Google Systems Design - Code Deployment¶
Must be global and fast
Deployment from master to global¶
Questions asked:
* Assume it has already been tested and reviewed.
* No. of machines: 100,000's of machines all over the world in n number of regions.
* Is it internal or external service?
* Since it is internal, is it OK with a lower levels of availability?
* Deployment system must be reliable enough to rollback and roll forward.
* 30 minutes for entire deployment?
* All deployments must end up in terminal state, failed or success.
* Availability target is 99 or 99.9%
* How big are the binaries? Say 10GB.
Requirements
* Trigger build
* Builds the binary
* Deploys the binary effeciently
*
Actions
* Trigger build using SHA from commits
* Commits are FIFO to create binaries
* Want to persist the status of builds in case of system disaster
* For a very long time, do not leave in memory
* Maybe use SQL queue
* Jobs Table Description
* Autogenerated ID
* Name
* Creation time
* Commit SHA
* Status
* Queued
* Processing
* Fail
* Success
* Cancelled
* Building Node Name
* Last HeartBeat
* Binary Hash
* SQL gives **ACID** transactions to make sure the builds are concurrency safe
* You can write the SQL query to make sure no jobs are currently processing
* `select * from jobs where status="queued" order by created asc limit 1`
* `BEGIN TRANSACTION; update jobs set status="processing" where id=_id; COMMIT`
* Use way to make health check on the bulding node
* Nodes update heartbeat in the table
* Set a max timeout for non-response of the heartbeat
* If node is timed out but still building, it can check at end of build that is markd as failed and maybe send an alert to refine the system
* Estimate size of build system in nodes
* Requirements * 5000 builds per day, 15m per build
* Ask what are worst case scenarios for builds happening at once. **5000 builds per day don't come evenly**
* Estimation _if even_ 24hrs*60m/15m = 96
* 5000/96 = 52 nodes
* Padding: 20% = 63 nodes
* Each node can download the entire source code and apply incremental patches if needed, when needed
* Builds the binary
* Before marking build as succesful
* Make sure the binary is in local blob storage
* Update tables/deployment managers in other regions to know that there is a binary that is built and ready to be copied, maybe give binary blob location
* Store binary in blob storage
* Can't have 100k machines downloading binary from blobs
* Best to use peer-to-peer networking, like bittorrent
* Deploys the binary effeciently
* How do the peers know to download a new file?

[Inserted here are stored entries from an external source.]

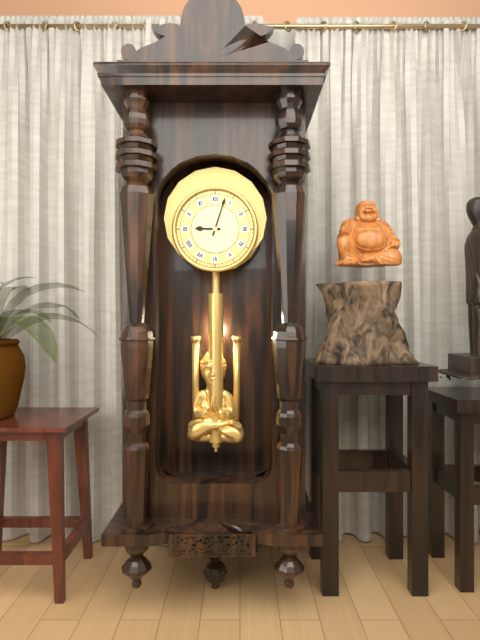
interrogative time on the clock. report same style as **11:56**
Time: **9:03**
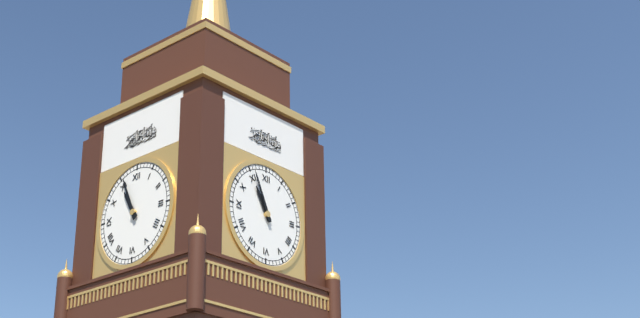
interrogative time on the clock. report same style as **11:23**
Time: **10:56**
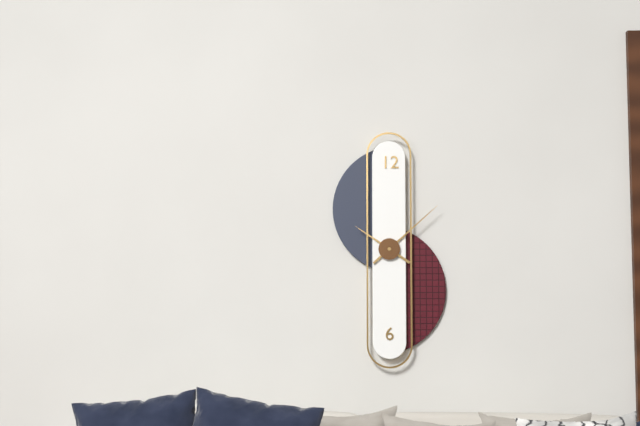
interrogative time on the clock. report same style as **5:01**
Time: **10:08**
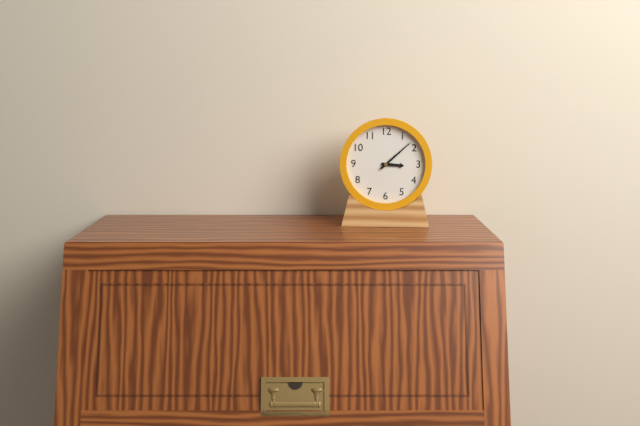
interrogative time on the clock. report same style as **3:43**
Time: **3:08**
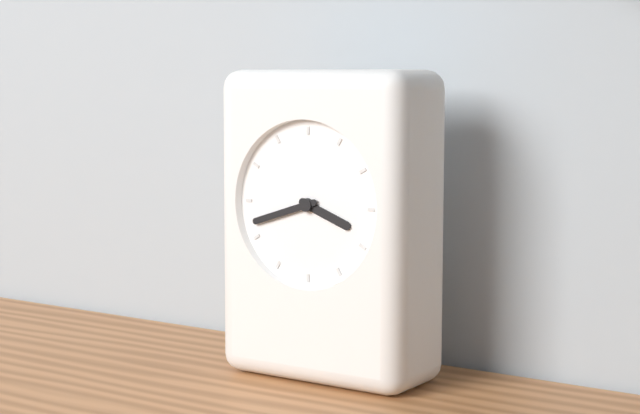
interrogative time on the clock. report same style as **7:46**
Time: **3:42**
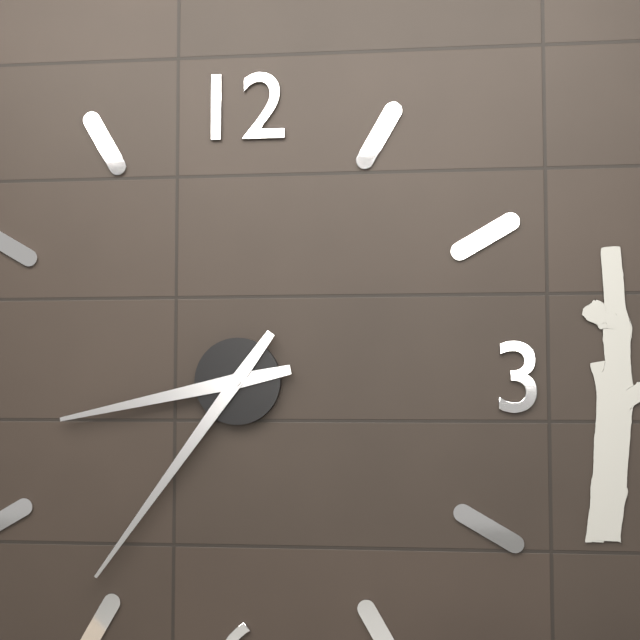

* Peers should know what their "goal" state is * meaning this is the version they should be running
* Use Key/Value pair to know * App -> Version
* Maybe store this value in something like Zookeeper
* Every peer has a key/value system that is watching for changes
* If value is found, it starts downloading via bittorrent
* How do peers know to not build over each other?